The wind howled around them, stirring ash and blood as they stood—battered, bruised, drained.
Every breath felt like a battle.
Every heartbeat, a grim reminder that they were still alive.
Barely.
Above, the sky churned—clouds blackened and heavy, rumbling with a storm that never quite broke. And the rift still loomed overhead.
Open. Pulsing.
Bleeding dark aether into the world like a wound refusing to close.
Ezra stared up at it, chest rising in ragged gasps.
How many were left?
How many had survived?
Would the academy send help… or had they already been written off?
His muscles ached. His mind blurred. He swayed where he stood, adrenaline bleeding from him like warmth from an open wound.
What he needed—what they all needed—was rest.
A bath. A bed. A single day without blood.
He wiped the grime from his cheek, exhaling.
Gods, he thought, I need a shower.
And maybe ten years of sleep.
Then—he saw it.
A figure.
Distant. Blurred. Silhouetted at the forest's edge.

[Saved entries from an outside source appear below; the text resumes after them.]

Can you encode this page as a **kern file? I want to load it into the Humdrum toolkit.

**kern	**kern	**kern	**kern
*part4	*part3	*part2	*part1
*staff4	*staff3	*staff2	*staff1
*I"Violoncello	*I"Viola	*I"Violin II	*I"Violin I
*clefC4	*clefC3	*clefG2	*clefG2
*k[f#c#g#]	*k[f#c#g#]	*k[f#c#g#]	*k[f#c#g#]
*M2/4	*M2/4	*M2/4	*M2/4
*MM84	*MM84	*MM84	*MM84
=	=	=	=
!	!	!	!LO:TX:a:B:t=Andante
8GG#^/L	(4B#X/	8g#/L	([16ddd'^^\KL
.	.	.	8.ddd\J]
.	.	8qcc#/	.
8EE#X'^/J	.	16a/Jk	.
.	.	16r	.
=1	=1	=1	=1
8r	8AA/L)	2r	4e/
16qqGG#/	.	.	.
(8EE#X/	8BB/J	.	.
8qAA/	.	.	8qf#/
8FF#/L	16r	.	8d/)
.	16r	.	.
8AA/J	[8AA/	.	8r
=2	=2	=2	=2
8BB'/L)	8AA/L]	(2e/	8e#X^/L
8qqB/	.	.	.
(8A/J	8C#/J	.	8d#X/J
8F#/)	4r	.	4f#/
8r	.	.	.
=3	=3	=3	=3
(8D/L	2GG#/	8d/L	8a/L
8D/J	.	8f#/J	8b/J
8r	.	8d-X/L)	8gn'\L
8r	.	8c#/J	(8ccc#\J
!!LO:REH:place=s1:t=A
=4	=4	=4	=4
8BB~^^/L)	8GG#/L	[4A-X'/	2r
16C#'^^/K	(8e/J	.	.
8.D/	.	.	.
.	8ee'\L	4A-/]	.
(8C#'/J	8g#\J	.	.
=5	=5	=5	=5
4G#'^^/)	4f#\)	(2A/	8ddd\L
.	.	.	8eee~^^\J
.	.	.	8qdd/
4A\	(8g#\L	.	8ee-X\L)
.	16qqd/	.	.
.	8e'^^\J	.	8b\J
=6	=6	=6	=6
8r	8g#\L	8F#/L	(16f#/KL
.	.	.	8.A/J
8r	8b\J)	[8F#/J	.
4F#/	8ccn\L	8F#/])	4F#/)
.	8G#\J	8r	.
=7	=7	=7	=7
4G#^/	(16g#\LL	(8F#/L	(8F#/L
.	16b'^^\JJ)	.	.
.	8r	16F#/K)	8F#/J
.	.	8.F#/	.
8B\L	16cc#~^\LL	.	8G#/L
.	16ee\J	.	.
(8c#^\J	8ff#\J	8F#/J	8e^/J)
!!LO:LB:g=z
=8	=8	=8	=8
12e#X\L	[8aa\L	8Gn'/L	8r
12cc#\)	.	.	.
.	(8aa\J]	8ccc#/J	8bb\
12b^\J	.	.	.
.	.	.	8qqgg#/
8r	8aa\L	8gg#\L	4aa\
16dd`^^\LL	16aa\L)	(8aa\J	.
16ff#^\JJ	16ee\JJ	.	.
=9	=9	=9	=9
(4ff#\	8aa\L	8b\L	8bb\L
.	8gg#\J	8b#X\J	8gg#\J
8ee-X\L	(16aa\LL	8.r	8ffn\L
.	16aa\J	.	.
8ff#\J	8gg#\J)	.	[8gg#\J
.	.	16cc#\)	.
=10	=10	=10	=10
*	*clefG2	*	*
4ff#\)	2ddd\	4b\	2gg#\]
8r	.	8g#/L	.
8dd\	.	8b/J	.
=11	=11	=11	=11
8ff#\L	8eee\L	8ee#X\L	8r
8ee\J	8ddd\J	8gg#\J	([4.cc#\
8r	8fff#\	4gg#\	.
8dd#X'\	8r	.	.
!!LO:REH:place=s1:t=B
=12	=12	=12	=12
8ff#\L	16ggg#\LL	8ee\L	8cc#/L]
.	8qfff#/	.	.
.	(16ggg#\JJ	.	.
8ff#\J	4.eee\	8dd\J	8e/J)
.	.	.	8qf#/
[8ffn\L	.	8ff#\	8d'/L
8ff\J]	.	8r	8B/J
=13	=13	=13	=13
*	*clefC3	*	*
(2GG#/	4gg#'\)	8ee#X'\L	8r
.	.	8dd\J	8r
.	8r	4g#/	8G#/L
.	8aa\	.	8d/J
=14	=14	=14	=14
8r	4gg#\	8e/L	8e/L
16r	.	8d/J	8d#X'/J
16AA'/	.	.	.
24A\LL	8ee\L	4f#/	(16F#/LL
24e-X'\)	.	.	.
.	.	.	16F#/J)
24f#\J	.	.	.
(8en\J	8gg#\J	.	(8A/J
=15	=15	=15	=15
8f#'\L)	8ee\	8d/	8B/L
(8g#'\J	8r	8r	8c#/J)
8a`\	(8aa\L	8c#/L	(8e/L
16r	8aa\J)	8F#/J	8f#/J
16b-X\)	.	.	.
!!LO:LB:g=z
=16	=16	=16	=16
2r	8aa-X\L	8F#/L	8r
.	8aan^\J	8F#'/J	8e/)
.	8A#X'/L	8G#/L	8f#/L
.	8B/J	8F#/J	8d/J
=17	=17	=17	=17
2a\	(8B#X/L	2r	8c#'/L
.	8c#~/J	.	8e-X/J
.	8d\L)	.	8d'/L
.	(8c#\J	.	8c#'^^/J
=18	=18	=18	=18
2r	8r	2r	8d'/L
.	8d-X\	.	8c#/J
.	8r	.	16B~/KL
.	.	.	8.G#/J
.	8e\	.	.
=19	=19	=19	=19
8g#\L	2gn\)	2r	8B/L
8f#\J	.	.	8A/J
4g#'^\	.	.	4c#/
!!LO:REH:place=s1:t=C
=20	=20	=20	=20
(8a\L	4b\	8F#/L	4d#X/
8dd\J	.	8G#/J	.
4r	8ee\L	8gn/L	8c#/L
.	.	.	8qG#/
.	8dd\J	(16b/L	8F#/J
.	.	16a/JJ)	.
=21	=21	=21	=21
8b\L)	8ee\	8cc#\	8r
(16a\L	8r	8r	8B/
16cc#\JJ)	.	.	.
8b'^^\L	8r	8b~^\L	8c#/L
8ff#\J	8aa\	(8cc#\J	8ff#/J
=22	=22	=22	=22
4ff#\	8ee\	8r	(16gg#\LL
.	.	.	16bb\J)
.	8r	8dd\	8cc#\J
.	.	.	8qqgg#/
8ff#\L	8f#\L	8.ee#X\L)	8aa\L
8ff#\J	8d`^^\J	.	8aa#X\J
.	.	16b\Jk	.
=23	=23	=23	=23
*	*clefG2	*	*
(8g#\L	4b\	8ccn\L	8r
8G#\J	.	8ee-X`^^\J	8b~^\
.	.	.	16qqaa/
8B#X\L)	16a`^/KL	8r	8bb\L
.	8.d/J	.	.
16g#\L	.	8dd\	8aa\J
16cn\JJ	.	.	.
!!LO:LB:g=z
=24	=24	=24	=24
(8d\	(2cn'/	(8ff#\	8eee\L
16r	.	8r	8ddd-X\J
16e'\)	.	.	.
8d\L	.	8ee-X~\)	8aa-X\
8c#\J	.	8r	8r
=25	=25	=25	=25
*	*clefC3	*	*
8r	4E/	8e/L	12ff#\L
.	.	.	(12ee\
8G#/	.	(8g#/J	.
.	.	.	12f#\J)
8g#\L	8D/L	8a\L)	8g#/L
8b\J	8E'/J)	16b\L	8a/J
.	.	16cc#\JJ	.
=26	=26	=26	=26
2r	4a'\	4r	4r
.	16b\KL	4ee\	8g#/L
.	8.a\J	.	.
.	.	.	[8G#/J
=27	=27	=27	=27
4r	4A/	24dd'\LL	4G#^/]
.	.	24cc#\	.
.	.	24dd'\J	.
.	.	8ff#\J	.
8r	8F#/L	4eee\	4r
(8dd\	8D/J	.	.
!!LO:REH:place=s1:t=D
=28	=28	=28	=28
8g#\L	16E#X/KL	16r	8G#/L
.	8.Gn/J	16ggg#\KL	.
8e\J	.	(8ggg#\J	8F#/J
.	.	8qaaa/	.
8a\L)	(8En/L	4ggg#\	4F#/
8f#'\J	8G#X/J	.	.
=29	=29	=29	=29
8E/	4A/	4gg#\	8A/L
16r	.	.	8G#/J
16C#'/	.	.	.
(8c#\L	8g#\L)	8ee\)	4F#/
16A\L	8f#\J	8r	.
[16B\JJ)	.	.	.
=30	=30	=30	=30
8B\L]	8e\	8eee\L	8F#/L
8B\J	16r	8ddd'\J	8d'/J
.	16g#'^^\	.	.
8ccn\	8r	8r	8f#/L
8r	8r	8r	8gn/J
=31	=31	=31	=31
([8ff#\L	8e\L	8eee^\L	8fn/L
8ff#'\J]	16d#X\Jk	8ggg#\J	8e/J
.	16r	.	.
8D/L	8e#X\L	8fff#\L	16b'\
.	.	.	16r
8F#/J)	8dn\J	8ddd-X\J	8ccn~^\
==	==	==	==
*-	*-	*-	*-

Ezra squinted, shielding his eyes.
A survivor?
Hope kindled—fragile, flickering.
"Oh, thank the gods," he breathed.
Then louder, "Hey!"
His voice cracked. He flailed an arm, waving. "Over here!"
The figure shifted.
And began to walk.
But not like someone wounded. Not like someone relieved.
Not like someone human.
It moved too fluidly. Too evenly.
Each step deliberate. Unhurried.
Wrong.
Ezra's arm dropped.
Something cold coiled in his gut.
The figure came closer.
Not stumbling.
Not reacting to the wind.
Not leaving footprints in the blood-soaked earth.

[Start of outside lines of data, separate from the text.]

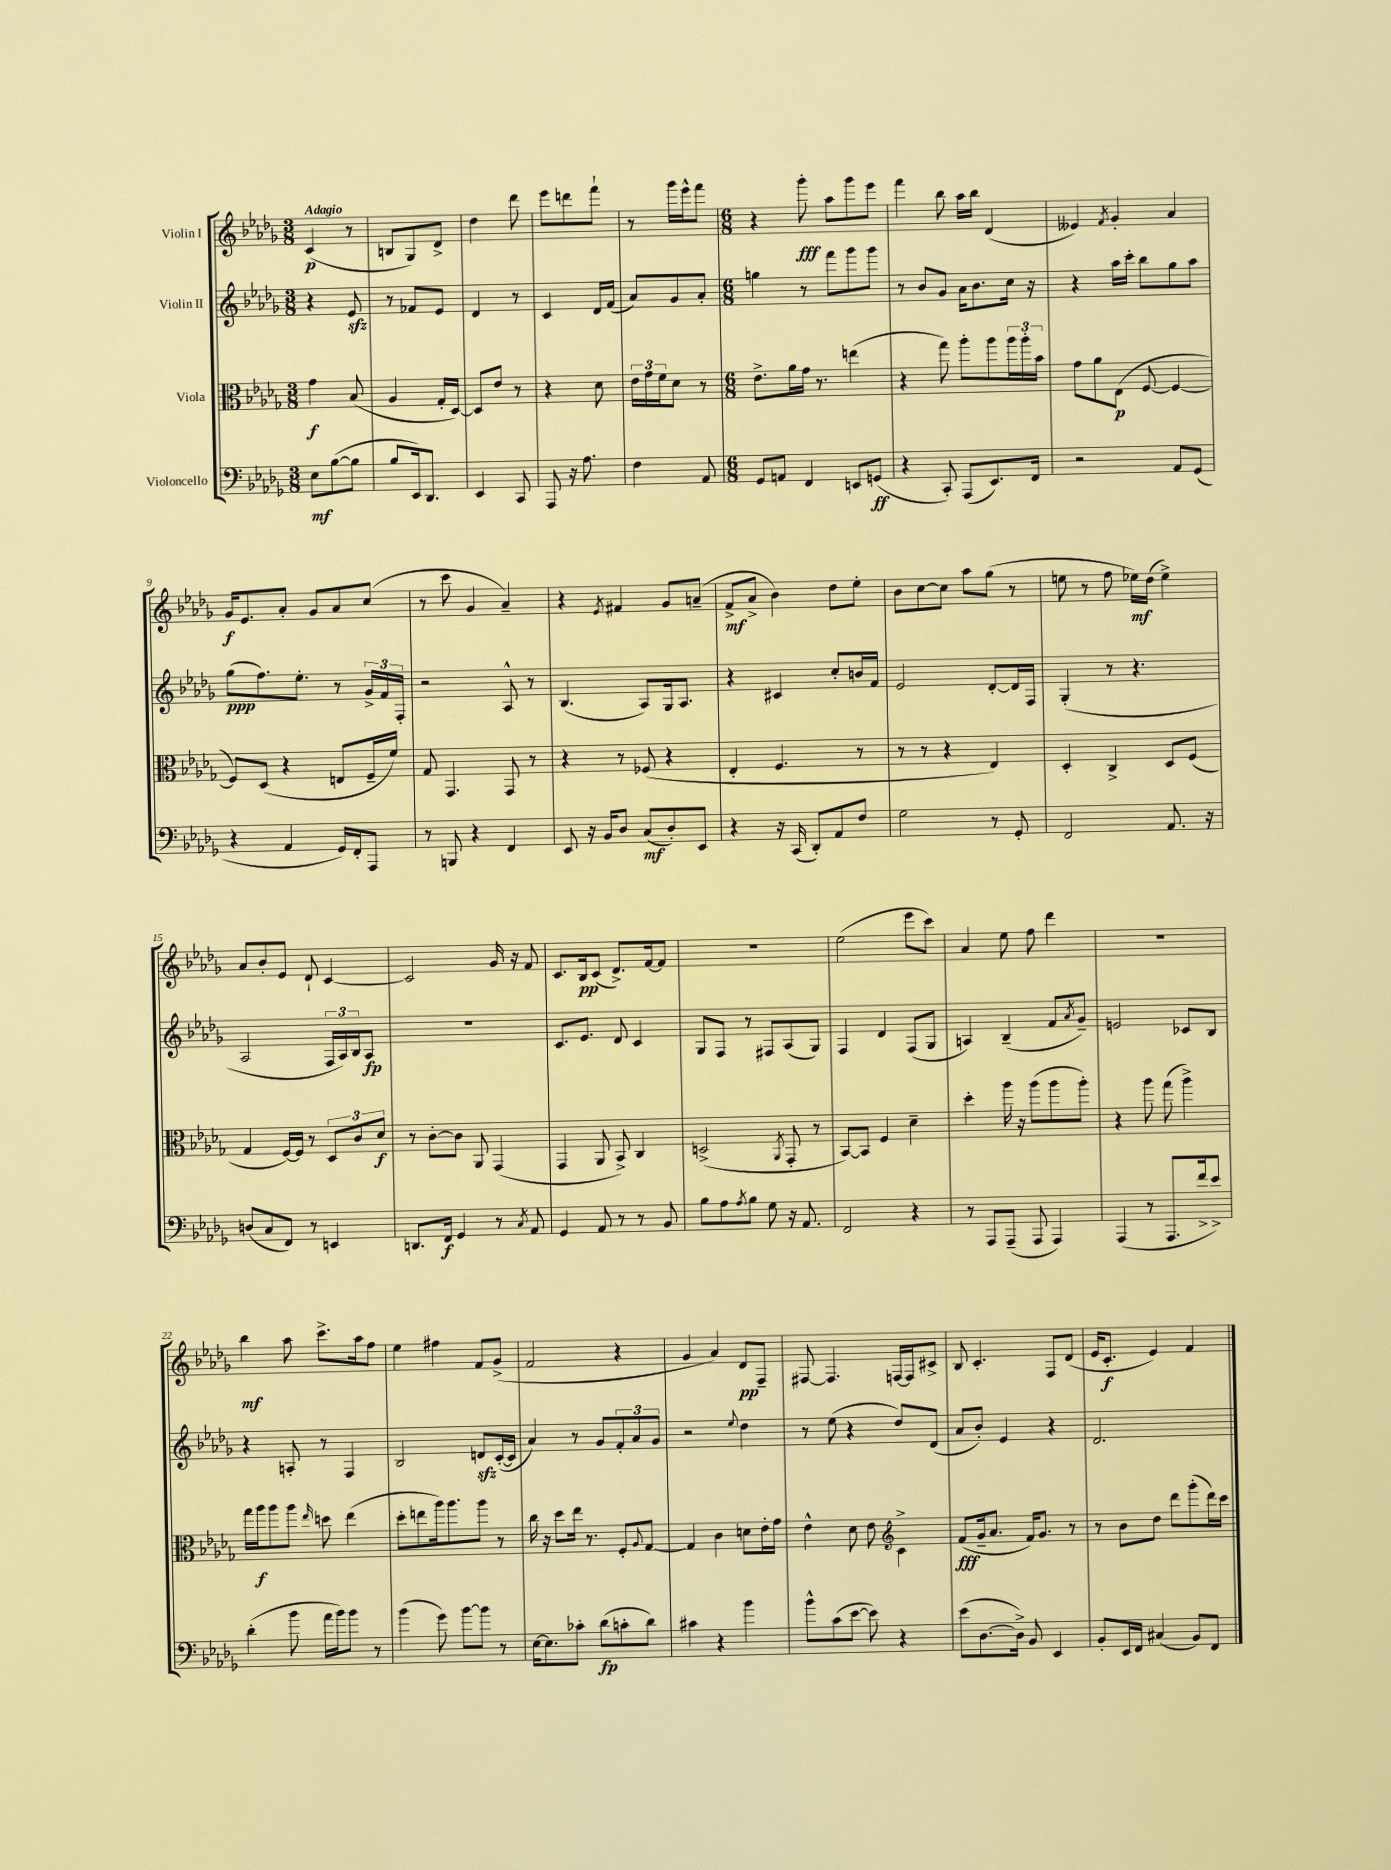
<<
\new StaffGroup <<
\new Staff = "s0" \with { instrumentName = "Violin I" } {
    \clef treble \key des \major \numericTimeSignature \time 3/8 \tempo "Adagio"
    c'4\p( r8 |
    b8 ges8) des'8-> |
    des''4 des'''8 |
    ees'''8 d'''8 f'''8-! |
    r8 ges'''16 ees'''16-^ f'''8 |
    \numericTimeSignature \time 6/8 r4 ges'''8-.\fff aes''8 ges'''8 ees'''8 |
    f'''4 bes''8 aes''16 bes''16 des'4( |
    eeses'4) \acciaccatura { f'8 } ges'4-. aes'4 |
    ges'16\f ees'8. aes'8-. ges'8 aes'8 c''8( |
    r8 c'''8 ges'4 aes'4--) |
    r4 \acciaccatura { ees'8 } fis'4 ges'8 a'8--( |
    f'8->\mf aes'8-> bes'4) des''8 ees''8-. |
    bes'8 c''8~ c''8 aes''8 ges''8( r8 |
    e''8 r8 f''8 ees''16\mf) des''16( ees''4->) |
    aes'8 bes'8-. ees'8 des'8-! c'4~ |
    c'2 ges'16 r16 f'8 |
    c'8. bes16\pp c'8( des'8.->) f'16~ f'8 |
    R2. |
    ees''2( ees'''8 c'''8) |
    aes'4 ees''8 f''8 des'''4 |
    r2. |
    bes''4\mf aes''8 c'''8.-> aes''16 f''8 |
    ees''4 fis''4 f'8 ges'8->( |
    f'2 r4 |
    ges'4 aes'4) des'8\pp f8-- |
    fis8~ fis4. f16~ f16 cis'8-> |
    bes8 c'4.-. f8 des'8( |
    ees'16 c'8.-.\f ees'4) f'4 \bar "|." |
}
\new Staff = "s1" \with { instrumentName = "Violin II" } {
    \clef treble \key des \major \numericTimeSignature \time 3/8
    r4 ees'8\sfz |
    r8 fes'8 ees'8 |
    des'4 r8 |
    c'4 des'16 f'16( |
    aes'8) ges'8 aes'8-. |
    \numericTimeSignature \time 6/8 g''4 r8 f'''8 ges'''8 ges'''8 |
    r8 bes'8 ges'8 aes'16 bes'8. c''16 r16 |
    r4 aes''16 c'''16-. bes''8 ges''8 aes''8 |
    ges''8\ppp( f''8.) ees''8.-. r8 \tuplet 3/2 { ges'16-> f'16 f16-. } |
    r2 aes8-^ r8 |
    bes4.( aes8) ges16 aes8. |
    r4 cis'4 c''8-. b'16 f'16 |
    ees'2 des'8~-. des'16 f16 |
    ges4-.( r8 r4. |
    aes2 \tuplet 3/2 { f16 aes16) bes16 } aes8\fp |
    R2. |
    c'8. ees'8. des'8 c'4 |
    ges8 f8 r8 fis8 aes8( ges8) |
    f4 des'4 f8( ges8 |
    a4) bes4--( f'8 \acciaccatura { aes'8 } ges'8--) |
    e'2 ces'8 bes8 |
    r4 a8-. r8 f4 |
    bes2 d'8\sfz c'16~-.( c'16 |
    aes'4) r8 ges'8 \tuplet 3/2 { f'8-. aes'8 ges'8 } |
    r2 \appoggiatura { ees''8 } des''4 |
    r8 ees''8( r4 des''8) des'8( |
    aes'8 bes'8-.) ees'4 r4 |
    des'2. \bar "|." |
}
\new Staff = "s2" \with { instrumentName = "Viola" } {
    \clef alto \key des \major \numericTimeSignature \time 3/8
    ges'4\f bes8( |
    aes4 ges16-. des16~) |
    des8 ees'8 r8 |
    r4 des'8 |
    \tuplet 3/2 { ees'16 ges'16 f'16 } des'8 r8 |
    \numericTimeSignature \time 6/8 ees'8.-> aes'16 ges'16 r8. e''4( |
    r4 ges''8) aes''8-. aes''8 \tuplet 3/2 { aes''16 aes''16-. bes'16 } |
    ges'8 aes'8 ees8\p( f8~ f4~ |
    f8) des8( r4 e8 f16-- f'16) |
    ges8 ges,4. ges,8 r8 |
    r4 r8 fes8( r4 |
    ees4-. f4. r8 |
    r8 r8 r4 ees4) |
    des4-. c4-> des8 f8( |
    ges4 f16~) f16 r8 \tuplet 3/2 { des8 c'8 des'8\f } |
    r8 c'8~-. c'8 aes,8 ges,4( |
    ges,4 aes,8 bes,8->) c4 |
    d2->( \acciaccatura { aes,8 } ges,8-. r8 |
    bes,8~) bes,8 f4 des'4-- |
    des''4-. aes''16 r16 aes''8( aes''8 aes''8-.) |
    r4 aes''8 ges''8( aes''4->) |
    ges''16 aes''16\f aes''8 aes''8 \grace { ees''16 } d''8 ees''4( |
    des''8-. e''8 aes''16) aes''8. aes''8 r8 |
    c''16 r16 des''8 ees''16 r8. f8-. \appoggiatura { aes8 } ges8~ |
    ges4 c'4 d'8 ees'16-. ges'16 |
    ees'4-^ des'8 ees'8 c'4-> |
    \clef treble f'8\fff( ges'16-- aes'8. f'16) ges'8. r8 |
    r8 bes'8 des''8 des'''8 ges'''8-.( des'''16) c'''16 \bar "|." |
}
\new Staff = "s3" \with { instrumentName = "Violoncello" } {
    \clef bass \key des \major \numericTimeSignature \time 3/8
    ees8\mf bes8~( bes8 |
    bes8 ees,16) des,8. |
    ees,4 c,8 |
    aes,,8 r16 aes8. |
    f4 aes,8 |
    \numericTimeSignature \time 6/8 ges,8 a,8 f,4 e,8 g,8\ff( |
    r4 c,8-.) aes,,8( ees,8.) f,16 |
    r2 aes,8 ges,8( |
    r4 aes,4 ges,16) f,16-. aes,,8 |
    r8 b,,8 r4 f,4 |
    ees,8 r16 bes,16 des8 c8\mf( des8-.) ees,8 |
    r4 r16 c,16( des,8-.) aes,8 f8 |
    ges2 r8 ges,8-. |
    f,2 aes,8. r16 |
    d8( c8 f,8) r8 e,4 |
    d,8. f,16\f ges,4 r8 \acciaccatura { c8 } aes,8 |
    ges,4 aes,8 r8 r8 bes,8 |
    bes8 aes8 \acciaccatura { aes8 } bes8 ges8 r16 aes,8. |
    f,2 r4 |
    r8 aes,,8 aes,,8--( aes,,8 aes,,4) |
    aes,,4( r8 aes,,8. f'16-> ees'8->) |
    des'4-.( bes'8 aes'16 bes'16) bes'8 r8 |
    bes'4( ges'8) bes'8~ bes'8 r8 |
    ees16~ ees8. ces'8-. des'8\fp( c'8-. des'8) |
    cis'4 r4 bes'4 |
    bes'8-^ c'8( ees'8~ ees'8) r4 |
    ees'8( des8.~ des16->) bes,8 ees,4 |
    bes,8-. ees,16 f,16 cis4( bes,8) f,8 \bar "|." |
}
>>
>>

Its body shimmered at the edges, like it wasn't entirely real.
Like it hadn't fully decided whether it belonged here at all.
Beside him, Nora stirred, voice hoarse.
"…Who is that?"
The figure stepped into view.
Its face was hidden beneath a smooth, spectral mask—featureless, save for a single vertical slit where eyes should have been.
From its back trailed long, blackened cords of aether, writhing like tendrils of smoke… tethered to something beyond the rift.
Then—it spoke.
No, not with a voice.
The words didn't echo in the air.
They bloomed inside Ezra's mind.
Cold. Vast. Final.
"She was the first to burn—Pride, the brightest of the Seven.
Banishment was mercy, not judgment.
In her fall, she created the Sin of Light."
"And so the pact was broken.
One sin gave rise to the rest.
Seven names. Seven thrones.
Seven wounds in the world."
Ezra's knees buckled.
The words kept repeating—twisting inside his skull like thorns.
She was the first to burn… the Sin of Light…
He clutched his head, a groan breaking from his throat.
His vision swam.
His ears rang.
The world tilted—fracturing beneath him.
The meaning in the words tore through him like glass.
Too vast. Too ancient.
Too true.
He hit the ground hard, choking on breath, eyes wide.
It felt like his mind was being split open.
And above him…
The Rift Guardian kept walking—slow, inevitable.
Its masked face stared forward.
Silent.
But the voice continued—etched now into the marrow of Ezra's being.
"Seven sins. Seven wounds.
Her flame still burns beneath your skin.
You will carry her ruin."
Ezra gasped, clutching the dirt. The world pulsed beneath his hands. Or was it his heartbeat? Or—
—the rift itself?
"Asli—" Nora's voice trembled behind him. "What is that thing?"
Asli stood now. Unsteady.
His shadow twitched—restless. Wrong.
Like something else was moving within it.
"I don't know," Asli murmured.
His voice low, unreadable.
"But it's not here for us."
The Rift Guardian paused.
Its faceless mask turned.
And for a moment—it faced Ezra directly.
Stillness. Eternal. Inevitable.
And then it spoke again.
"The Sin of Light remembers."
"The Hollow Flame wakes."
Asli's breath caught. He whispered something under his breath—old words, forgotten by most.
And then—his blade appeared.
A flash of shadow-forged steel materializing into his hand as he stepped forward, muscles coiled, shadow flickering around his ankles like smoke come alive.
The Guardian stood unmoving.
The rift still pulsed above.
And the world, again, held its breath.